WORK REQUEST =>
Go through the material under this sentence. Return every line holding "recorded".

ENTRIES PROVIDED =>
Segment Open
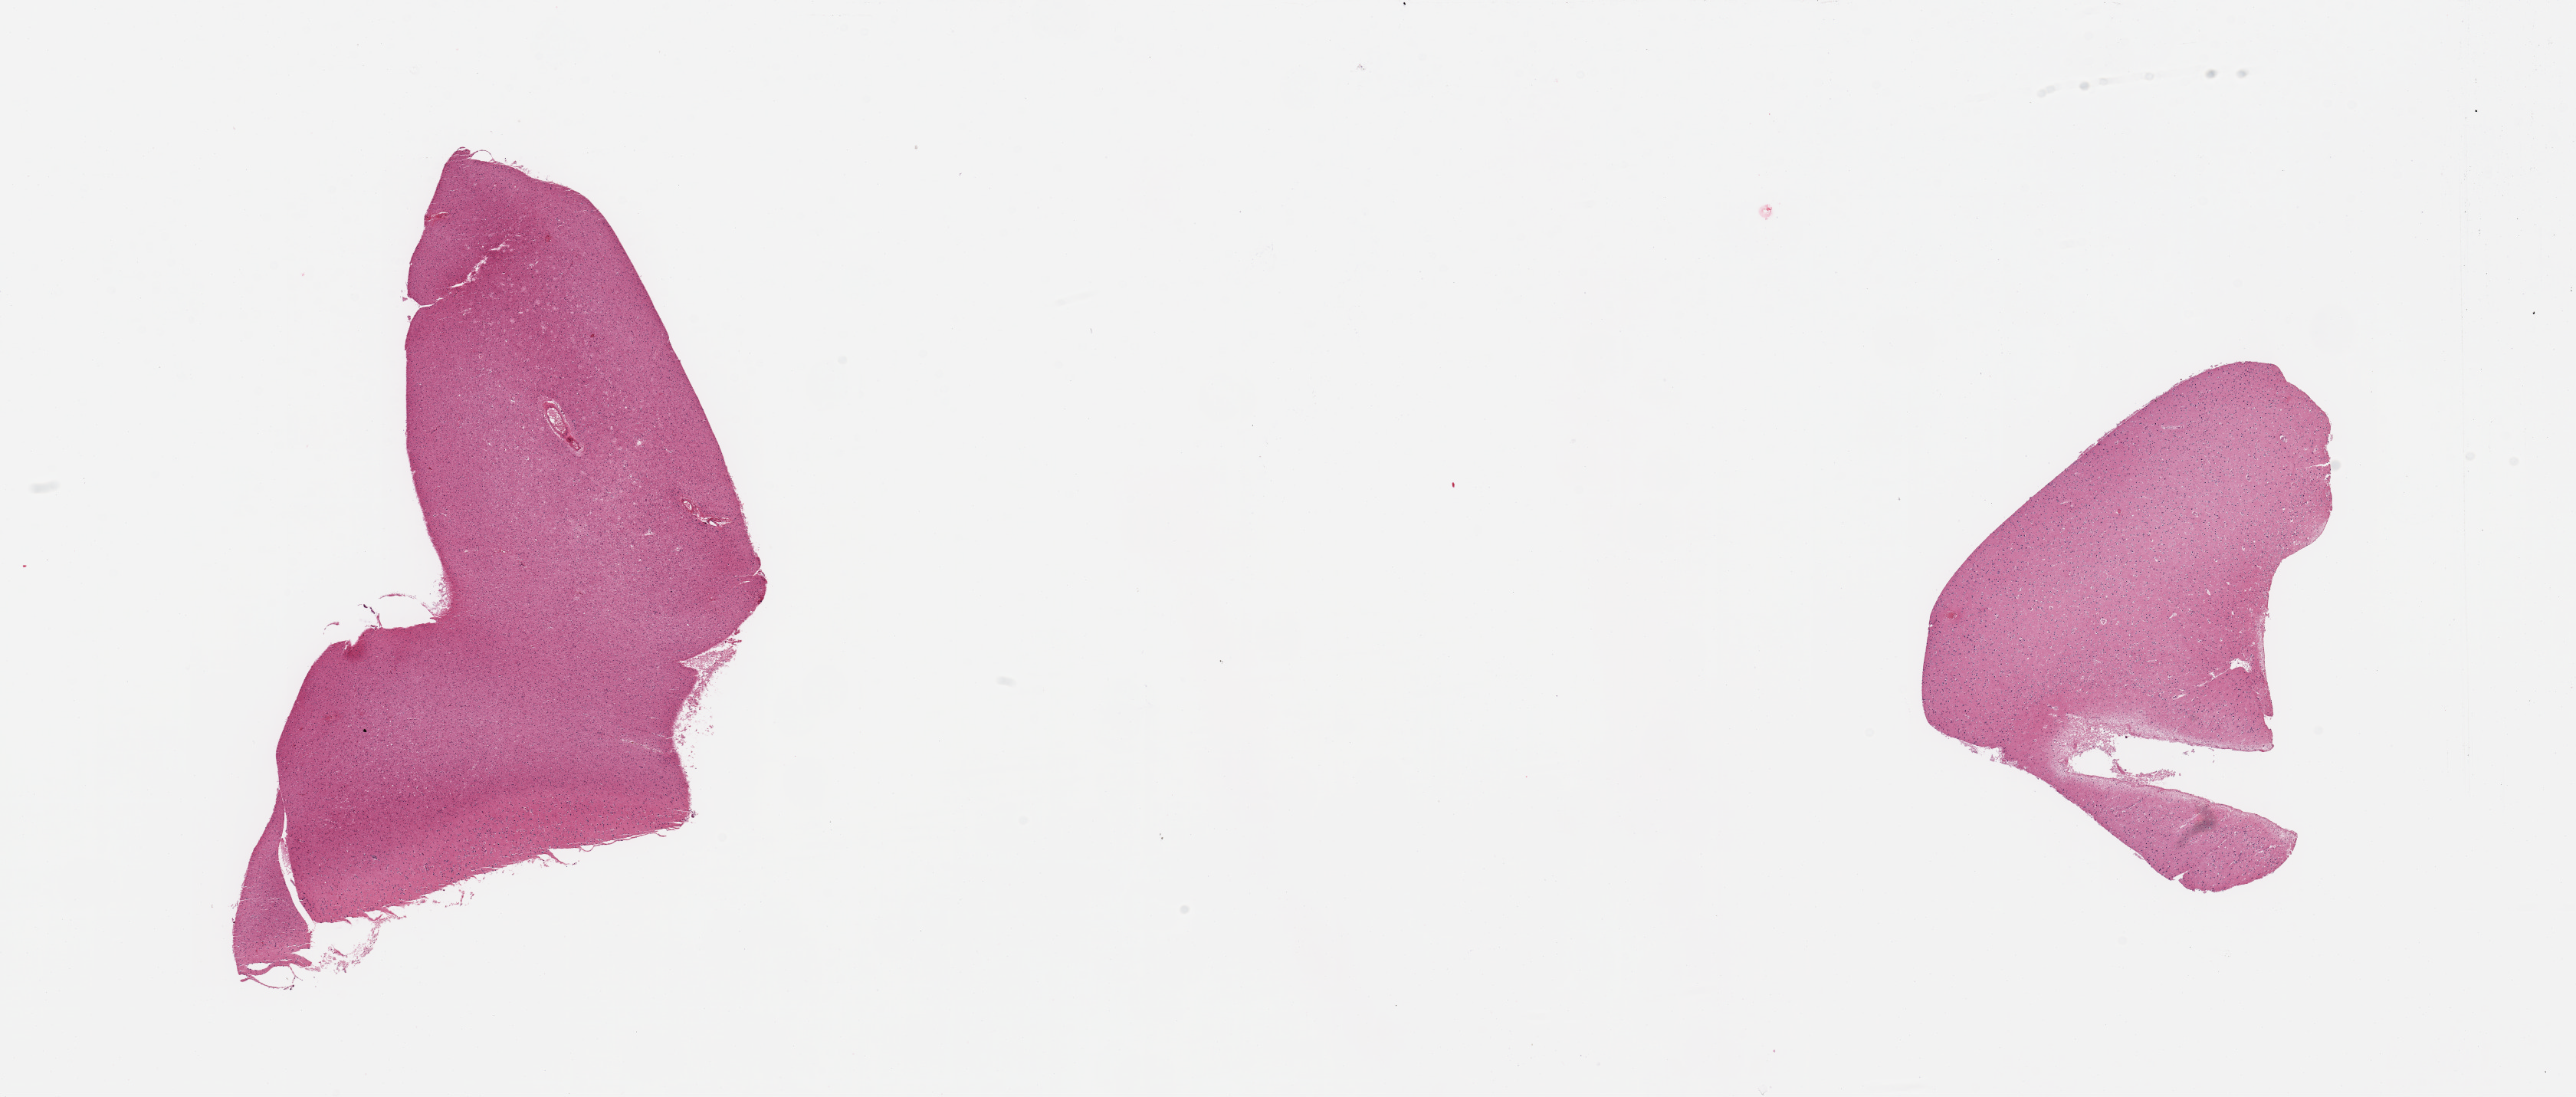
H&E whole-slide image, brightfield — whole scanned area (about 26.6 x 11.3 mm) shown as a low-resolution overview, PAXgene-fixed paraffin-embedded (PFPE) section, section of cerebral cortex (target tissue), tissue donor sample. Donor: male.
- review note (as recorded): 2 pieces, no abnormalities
Segment Closed
Segment Open
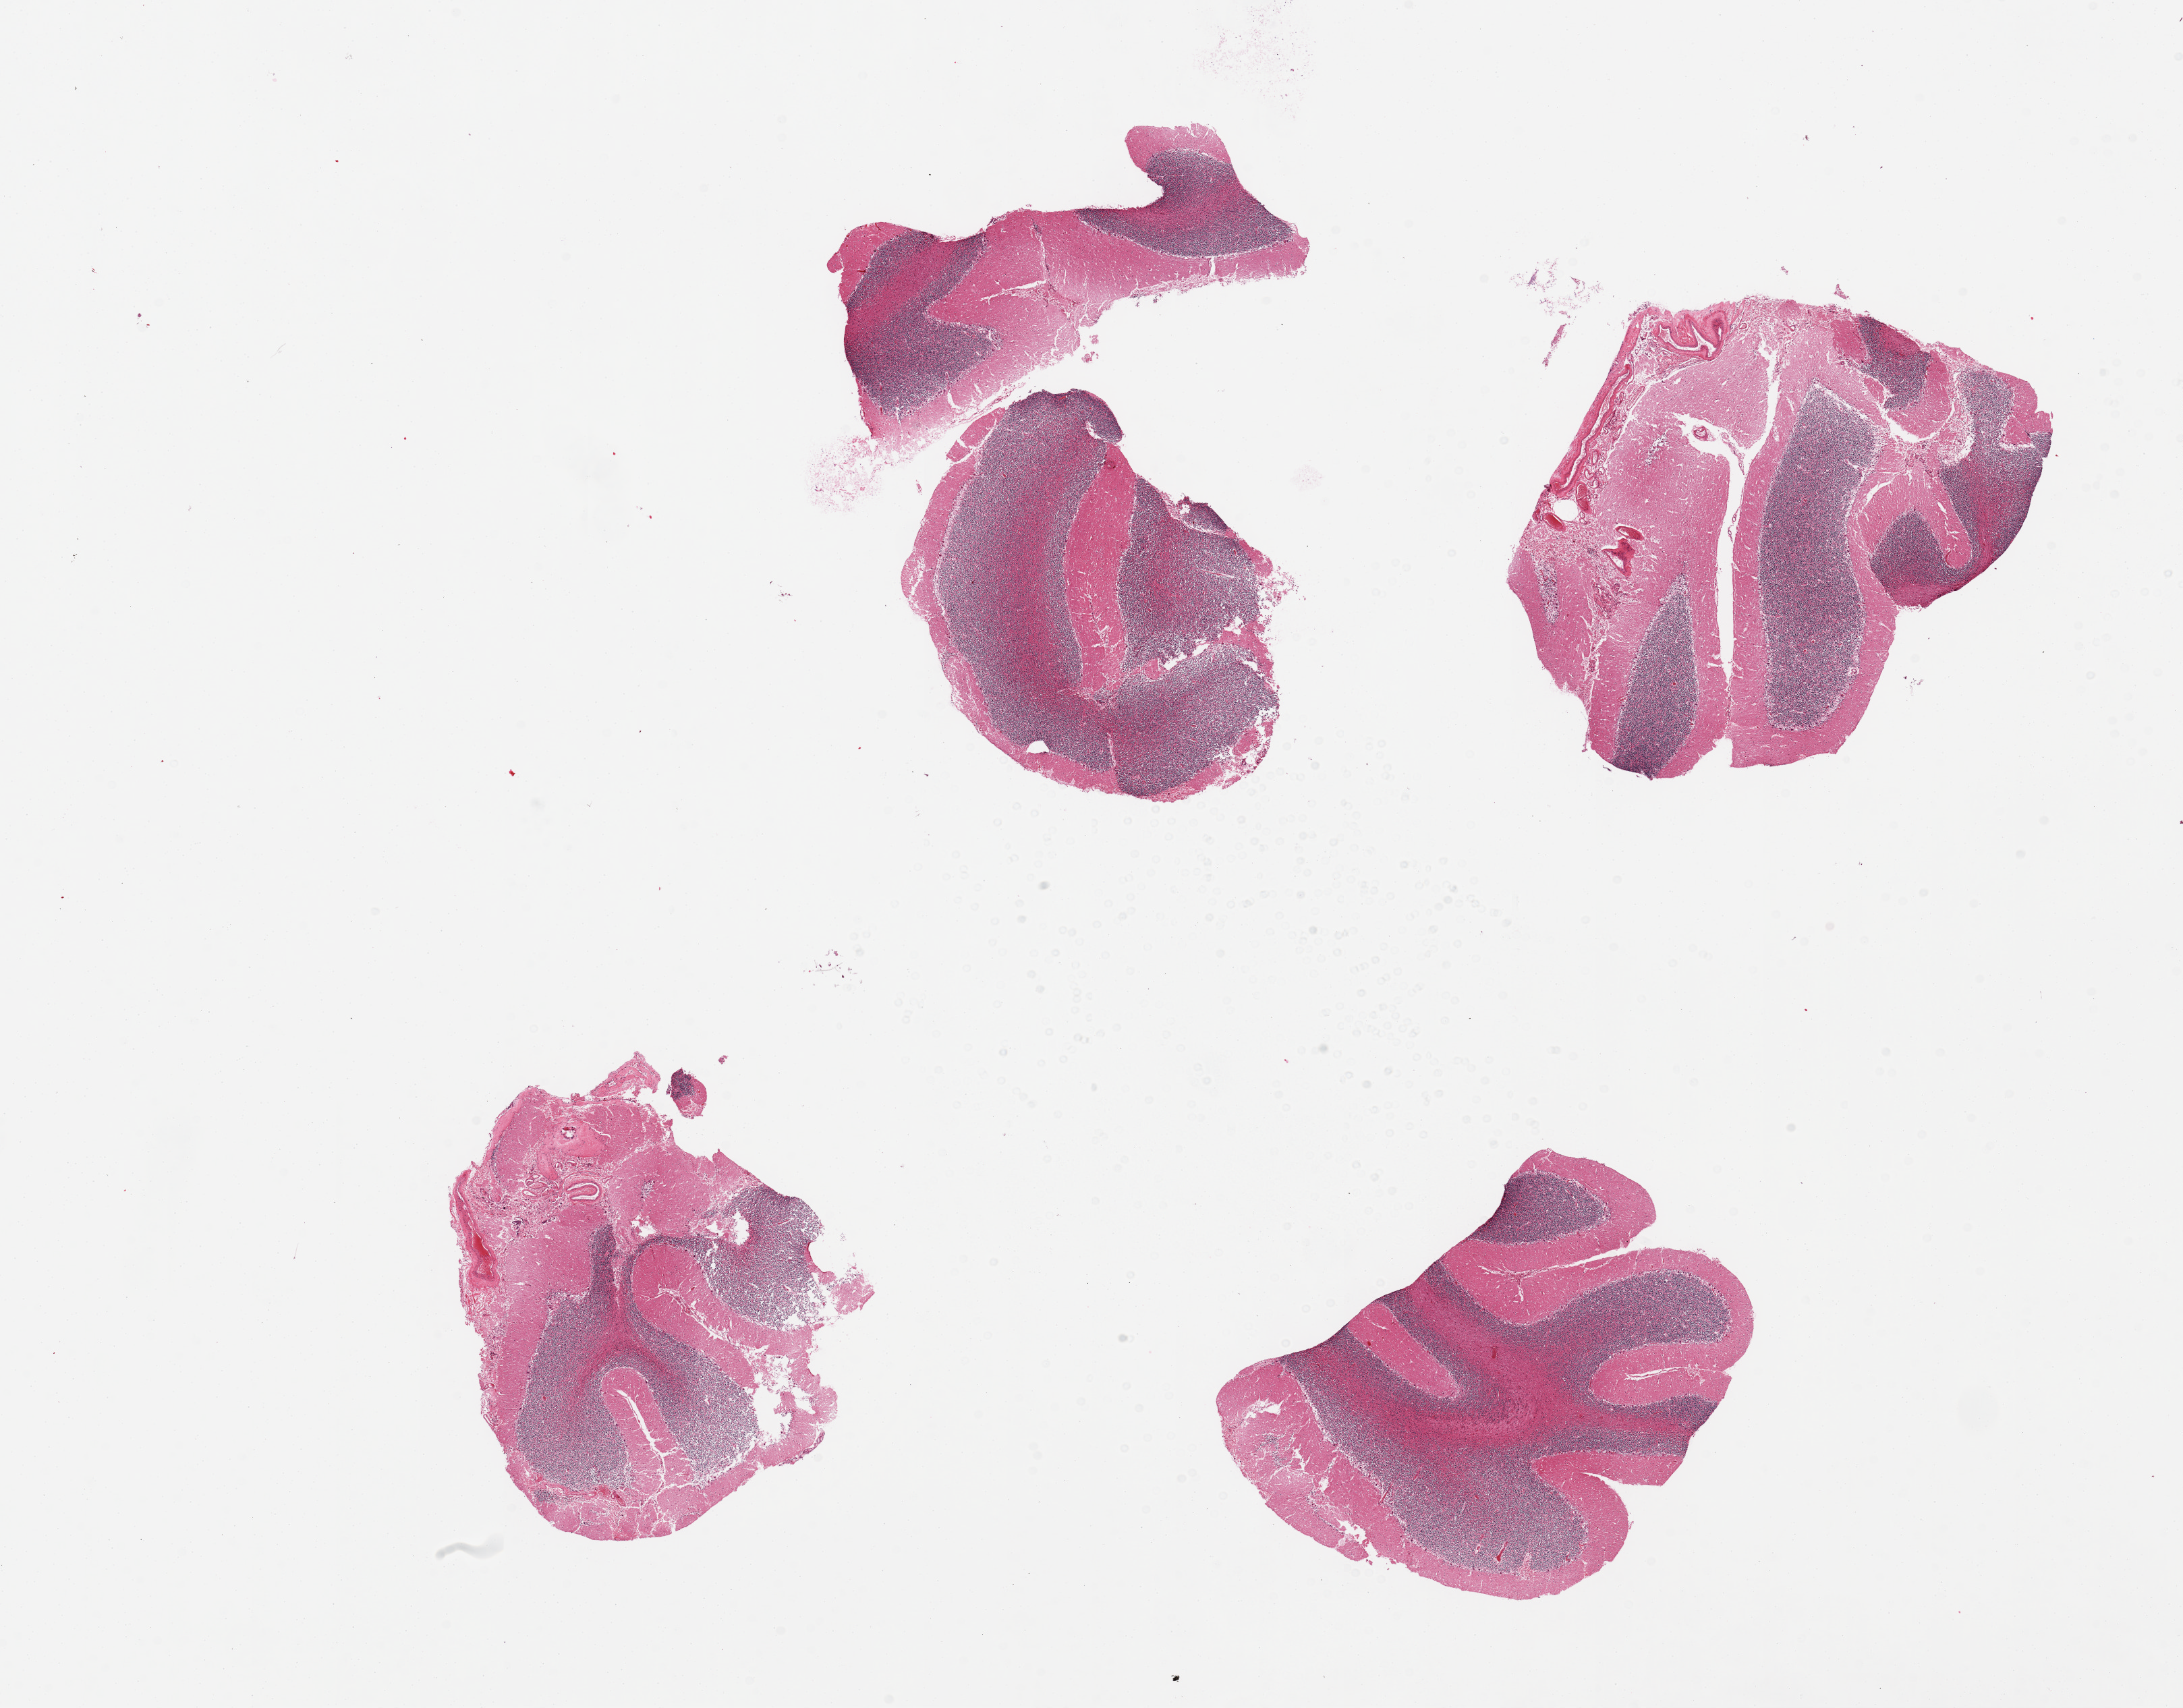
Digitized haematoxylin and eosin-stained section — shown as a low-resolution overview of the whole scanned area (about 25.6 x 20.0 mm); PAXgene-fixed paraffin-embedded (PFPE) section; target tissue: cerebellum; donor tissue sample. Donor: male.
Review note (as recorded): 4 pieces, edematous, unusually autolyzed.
Segment Closed
EXERCISE SOLUTION =>
- review note (as recorded): 2 pieces, no abnormalities
Review note (as recorded): 4 pieces, edematous, unusually autolyzed.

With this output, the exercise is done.